(Requirement A): Do these statements agree with the post on refactoring the SX127X library? (i) The refactor took a couple of days. (ii) The library implements all of the functionality of the Semtech SX127X. (iii) The code broke when a version was built for the SparkFun LoRa Gateway-1-Channel (ESP32). Answer yes or no for each, and quote the deciding words of the post.

(Passage):
## start
Random wanderings through Microsoft Azure esp. the IoT bits, AI on Micro controllers, .NET nanoFramework, .NET Core on *nix, and GHI Electronics TinyCLR
I had been planning this for a while, then the code broke when I tried to build a version for my SparkFun LoRa Gateway-1-Channel (ESP32). There was a namespace (static configuration class in configuration.cs) collision and the length of SX127XDevice.cs file was getting silly.
This refactor took a couple of days and really changed the structure of the library.
I went through the SX127XDevice.cs extracting the enumerations, masks and defaults associated with the registers the library supports.
The library is designed to be a approximate .NET nanoFramework equivalent of Arduino-LoRa so it doesn’t support/implement all of the functionality of the SemtechSX127X. Still got a bit of refactoring to go but the structure is slowly improving.
## end
(Supplied data):
## start
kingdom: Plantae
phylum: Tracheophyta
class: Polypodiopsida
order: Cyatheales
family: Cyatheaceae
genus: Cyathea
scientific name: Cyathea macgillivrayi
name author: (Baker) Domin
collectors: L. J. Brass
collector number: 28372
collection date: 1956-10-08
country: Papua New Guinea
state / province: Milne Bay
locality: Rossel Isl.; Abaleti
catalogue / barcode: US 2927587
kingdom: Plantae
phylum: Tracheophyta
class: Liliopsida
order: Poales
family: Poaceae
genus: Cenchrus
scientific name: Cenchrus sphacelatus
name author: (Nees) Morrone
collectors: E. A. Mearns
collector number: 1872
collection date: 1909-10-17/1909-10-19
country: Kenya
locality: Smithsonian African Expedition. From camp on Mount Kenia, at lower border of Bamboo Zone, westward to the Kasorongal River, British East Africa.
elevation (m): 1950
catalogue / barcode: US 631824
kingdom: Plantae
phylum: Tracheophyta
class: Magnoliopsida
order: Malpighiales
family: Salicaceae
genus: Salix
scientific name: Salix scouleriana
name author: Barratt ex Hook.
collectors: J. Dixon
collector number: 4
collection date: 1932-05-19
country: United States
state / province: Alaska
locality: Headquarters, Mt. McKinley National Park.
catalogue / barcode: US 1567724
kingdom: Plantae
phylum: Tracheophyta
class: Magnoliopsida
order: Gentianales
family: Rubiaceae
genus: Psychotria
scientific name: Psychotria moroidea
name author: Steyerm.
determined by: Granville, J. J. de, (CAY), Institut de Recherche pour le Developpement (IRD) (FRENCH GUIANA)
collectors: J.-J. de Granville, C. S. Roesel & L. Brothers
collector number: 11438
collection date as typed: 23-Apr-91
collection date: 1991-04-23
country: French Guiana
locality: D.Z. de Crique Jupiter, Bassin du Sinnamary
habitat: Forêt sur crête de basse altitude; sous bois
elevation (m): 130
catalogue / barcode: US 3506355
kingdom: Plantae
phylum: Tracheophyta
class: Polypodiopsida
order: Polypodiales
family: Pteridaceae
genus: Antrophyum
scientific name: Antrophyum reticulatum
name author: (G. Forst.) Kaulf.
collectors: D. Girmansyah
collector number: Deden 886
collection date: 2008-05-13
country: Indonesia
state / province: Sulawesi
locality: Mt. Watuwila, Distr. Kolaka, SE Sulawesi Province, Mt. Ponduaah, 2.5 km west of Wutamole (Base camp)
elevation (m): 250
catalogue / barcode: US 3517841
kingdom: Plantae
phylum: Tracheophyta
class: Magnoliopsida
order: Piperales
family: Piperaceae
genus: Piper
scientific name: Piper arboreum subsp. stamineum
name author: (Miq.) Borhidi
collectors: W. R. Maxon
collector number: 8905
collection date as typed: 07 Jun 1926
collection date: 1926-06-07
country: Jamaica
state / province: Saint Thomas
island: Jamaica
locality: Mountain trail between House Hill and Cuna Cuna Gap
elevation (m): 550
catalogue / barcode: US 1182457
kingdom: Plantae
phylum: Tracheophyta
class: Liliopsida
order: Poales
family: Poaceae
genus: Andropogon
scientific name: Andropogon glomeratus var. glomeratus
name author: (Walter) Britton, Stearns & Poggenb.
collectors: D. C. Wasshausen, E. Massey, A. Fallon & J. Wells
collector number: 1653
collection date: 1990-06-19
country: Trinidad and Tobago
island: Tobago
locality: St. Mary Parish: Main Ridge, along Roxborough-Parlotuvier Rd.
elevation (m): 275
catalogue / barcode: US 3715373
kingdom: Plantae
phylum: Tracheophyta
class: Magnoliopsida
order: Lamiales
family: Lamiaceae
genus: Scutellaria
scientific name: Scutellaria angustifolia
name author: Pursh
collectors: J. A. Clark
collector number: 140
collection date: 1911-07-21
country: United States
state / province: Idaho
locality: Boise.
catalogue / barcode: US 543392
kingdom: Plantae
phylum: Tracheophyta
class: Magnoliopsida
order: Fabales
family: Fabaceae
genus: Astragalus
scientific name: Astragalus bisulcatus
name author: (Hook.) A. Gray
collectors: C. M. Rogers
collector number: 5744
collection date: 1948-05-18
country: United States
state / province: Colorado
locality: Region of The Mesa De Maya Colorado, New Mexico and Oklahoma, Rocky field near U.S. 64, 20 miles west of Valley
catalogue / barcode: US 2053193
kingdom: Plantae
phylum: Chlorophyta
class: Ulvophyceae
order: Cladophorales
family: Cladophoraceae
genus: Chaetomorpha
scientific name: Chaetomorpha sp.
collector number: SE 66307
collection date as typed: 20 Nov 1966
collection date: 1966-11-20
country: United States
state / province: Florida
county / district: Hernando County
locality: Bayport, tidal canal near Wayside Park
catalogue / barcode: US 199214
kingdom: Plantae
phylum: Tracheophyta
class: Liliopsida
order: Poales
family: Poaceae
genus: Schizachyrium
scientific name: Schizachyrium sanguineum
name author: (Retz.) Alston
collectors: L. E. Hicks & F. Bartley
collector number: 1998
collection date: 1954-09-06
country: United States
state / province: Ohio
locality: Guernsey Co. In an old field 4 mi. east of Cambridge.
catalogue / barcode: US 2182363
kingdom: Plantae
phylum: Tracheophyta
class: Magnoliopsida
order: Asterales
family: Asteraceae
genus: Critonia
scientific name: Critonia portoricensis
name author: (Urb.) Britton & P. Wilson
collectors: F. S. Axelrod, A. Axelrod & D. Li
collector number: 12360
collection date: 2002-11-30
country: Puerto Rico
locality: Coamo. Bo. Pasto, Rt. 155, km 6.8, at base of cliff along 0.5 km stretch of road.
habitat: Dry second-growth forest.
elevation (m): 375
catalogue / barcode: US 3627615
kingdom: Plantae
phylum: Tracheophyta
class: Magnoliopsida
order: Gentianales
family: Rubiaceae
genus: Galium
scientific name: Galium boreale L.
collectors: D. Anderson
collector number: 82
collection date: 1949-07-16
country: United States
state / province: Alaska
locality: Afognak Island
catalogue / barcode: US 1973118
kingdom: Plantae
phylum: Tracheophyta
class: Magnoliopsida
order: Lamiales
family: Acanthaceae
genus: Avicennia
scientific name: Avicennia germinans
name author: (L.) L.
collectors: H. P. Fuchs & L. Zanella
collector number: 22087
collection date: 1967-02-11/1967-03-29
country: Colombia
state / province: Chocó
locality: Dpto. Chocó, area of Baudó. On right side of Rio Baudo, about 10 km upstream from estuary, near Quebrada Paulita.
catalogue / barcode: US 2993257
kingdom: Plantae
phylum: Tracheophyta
## end
(Requirement B): Repeat the lines of the records from the line containing "collection date as typed: 07 Jun 1926" through the line containing "catalogue / barcode: US 1182457", inclusive.

(Task result A):
(i) Yes: "This refactor took a couple of days"
(ii) No: "it doesn’t support/implement all of the functionality of the SemtechSX127X"
(iii) Yes: "then the code broke when I tried to build a version for my SparkFun LoRa Gateway-1-Channel (ESP32)"

(Task result B):
collection date as typed: 07 Jun 1926
collection date: 1926-06-07
country: Jamaica
state / province: Saint Thomas
island: Jamaica
locality: Mountain trail between House Hill and Cuna Cuna Gap
elevation (m): 550
catalogue / barcode: US 1182457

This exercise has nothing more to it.